Lorsque je faisais partie de la Commission, j'ai entendu parler pendant des années de la nécessité de mesures anti-dumping, mais en définitive un seul cas assez macroscopique et clair de dumping s'est présenté, qui concernait la vente de certains navires japonais; malheureusement, dans les cas de ce genre, il est très difficile d'appliquer les mesures anti-dumping, parce qu'il s'agit de biens qui naissent, vivent et meurent hors de tous les contrôles douaniers.
Quoi qu'il en soit, lorsque l'on constate des pratiques de dumping, il faut prendre des contre-mesures. De la même façon, lorsque l'on assiste à ce que l'on appelle la »concurrence sauvage , c'est-à-dire lorsqu'il se produit des ruptures subites des équilibres de marché, il faut prendre des mesures semblables à celles prises pour les textiles, afin que les réajustements éventuels soient mis en oeuvre d'une manière graduelle et progressive.
Je suis par conséquent d'accord avec l'exposé des motifs détaillé fait par Lord Brimelow; je voudrais ajouter que comme Lord Brimelow et d'autres l'on fait remarquer, il est inévitable, du fait que notre économie est une économie ouverte, qu'il existe une forte concurrence. Si nous voulons contribuer au développement des pays les plus pauvres, des pays les moins avancés, nous devons accepter qu'ils soient présents sur nos marchés dans des secteurs auxquels ils ne s'étaient pas consacrés jusqu'à présent; et nous devons rappeler qu'ils auront au début, l'avantage d'un niveau de vie plus bas, et, partant, de salaires plus bas. S'ils pouvaient avoir nos salaires, ils seraient probablement très heureux, mais si nous leur imposions des salaires du même niveau que les nôtres, nous les condamnerions probablement au chômage; par conséquent, nous devons toujours insister sur la nécessité que les pays non développés se développent. Il faut également se garder de se déclarer favorables au développement d'un pays et ensu
ite, dès que ce pays commence sa propre production, de lui fermer la porte au nez en l'empêchant de vendre sur nos marchés. On ne peut pas raisonner de cette manière, nous devons toujours garder à l'esprit que notre économie a besoin de profonds changements.
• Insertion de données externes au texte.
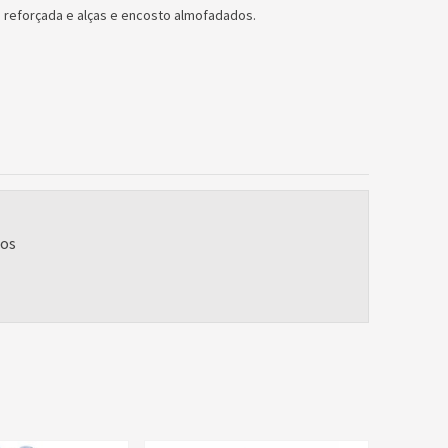
 reforçada e alças e encosto almofadados.
ios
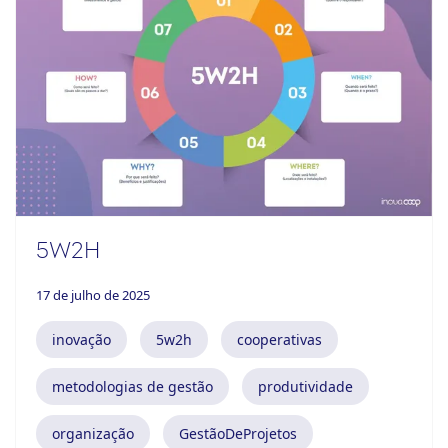
5W2H
17 de julho de 2025
inovação
5w2h
cooperativas
metodologias de gestão
produtividade
organização
GestãoDeProjetos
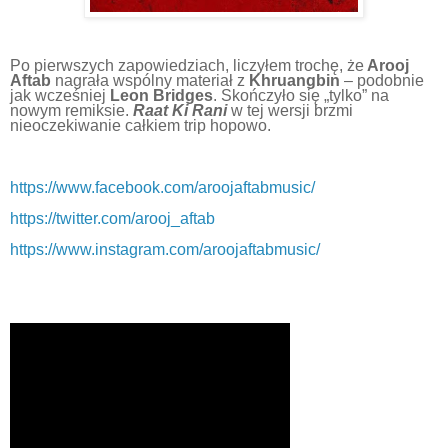
Po pierwszych zapowiedziach, liczyłem trochę, że
Arooj
Aftab
nagrała wspólny materiał z
Khruangbin
– podobnie
jak wcześniej
Leon Bridges
. Skończyło się „tylko” na
nowym remiksie.
Raat Ki Rani
w tej wersji brzmi
nieoczekiwanie całkiem trip hopowo.
https://www.facebook.com/aroojaftabmusic/
https://twitter.com/arooj_aftab
https://www.instagram.com/aroojaftabmusic/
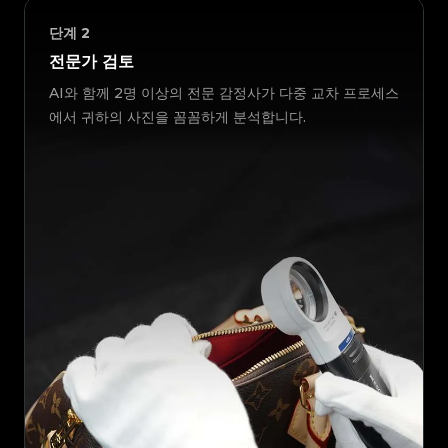
단계
2
전문가 검토
AI와 함께 2명 이상의 전문 감정사가 다중 교차 프로세스
에서 귀하의 사진을 꼼꼼하게 분석합니다.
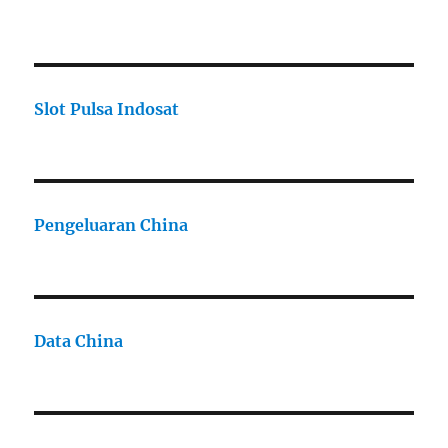
Slot Pulsa Indosat
Pengeluaran China
Data China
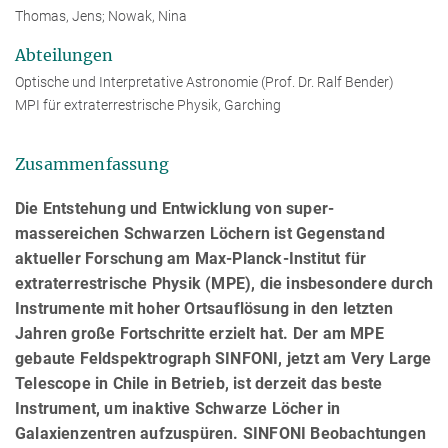
Thomas, Jens; Nowak, Nina
Abteilungen
Optische und Interpretative Astronomie (Prof. Dr. Ralf Bender)
MPI für extraterrestrische Physik, Garching
Zusammenfassung
Die Entstehung und Entwicklung von super-
massereichen Schwarzen Löchern ist Gegenstand
aktueller Forschung am Max-Planck-Institut für
extraterrestrische Physik (MPE), die insbesondere durch
Instrumente mit hoher Ortsauflösung in den letzten
Jahren große Fortschritte erzielt hat. Der am MPE
gebaute Feldspektrograph SINFONI, jetzt am Very Large
Telescope in Chile in Betrieb, ist derzeit das beste
Instrument, um inaktive Schwarze Löcher in
Galaxienzentren aufzuspüren. SINFONI Beobachtungen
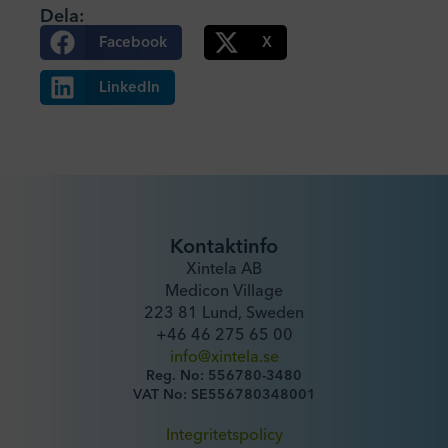
Dela:
Facebook
X
LinkedIn
Kontaktinfo
Xintela AB
Medicon Village
223 81 Lund, Sweden
+46 46 275 65 00
info@xintela.se
Reg. No: 556780-3480
VAT No: SE556780348001
Integritetspolicy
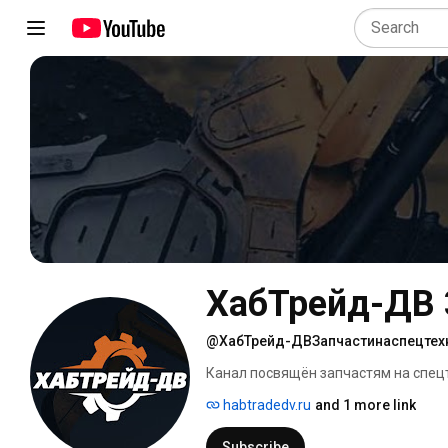
ХабТрейд-ДВ 
@ХабТрейд-ДВЗапчастинаспецтех
Канал посвящён запчастям на спецте
Deutz, Caterpillar, Isuzu. наша ком
habtradedv.ru
and 1 more link
части, расходных материалов, запч
Subscribe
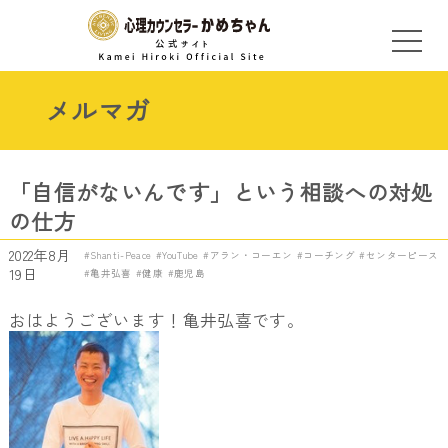
メルマガ
「自信がないんです」という相談への対処
の仕方
2022年8月
Shanti-Peace
YouTube
アラン・コーエン
コーチング
センターピース
19日
亀井弘喜
健康
鹿児島
おはようございます！亀井弘喜です。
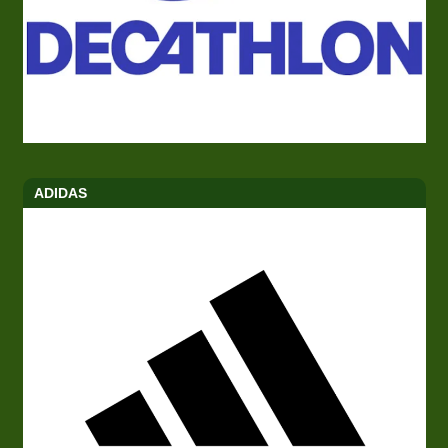
ADIDAS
Je dirai que le véritable motif de préoccupation ne réside pas tant dans le fait que l'on constate de cas de concurrence se manifeste en une période de récession: en effet, personne, en réalité, ne se préoccuperait du sort de l'industrie des fermetures éclair si à la fermeture d'une fabrique de fermetures éclair succédait l'ouverture d'une autre fabrique. Notre véritable préoccupation vient de ce qu'une fabrique se ferme et qu'il s'en ouvre pas une autre.
Il faut rester attentif au protectionnisme déguisé dont parlait notre collègue libéral, il ne faut pas céder à des mesures qui sont des mesures de protectionnisme camouflé; nous devons relancer l'économie, comme j'ai eu l'occasion de le rappeler dans une autre de mes interventions, doit impliquer aussi et surtout un grand développement des pays non industrialisés, parce que ce n'est qu'à la condition qu'ils se développent que nous disposerons de nouveaux marchés qui apporteront à nos économies le ballon d'oxygène dont elles ont besoin.
Pour ces raisons, nous approuvons la résolution qui encourage la Commission à suivre le problème avec attention et à se servir de ses instruments avec intelligence, sans céder à une paranoïa protectionniste; toutefois, nous devons être coscients que les mesures proposés ne constituent pas une réponse importante au véritable problème de notre crise: la réponse importante est ailleurs.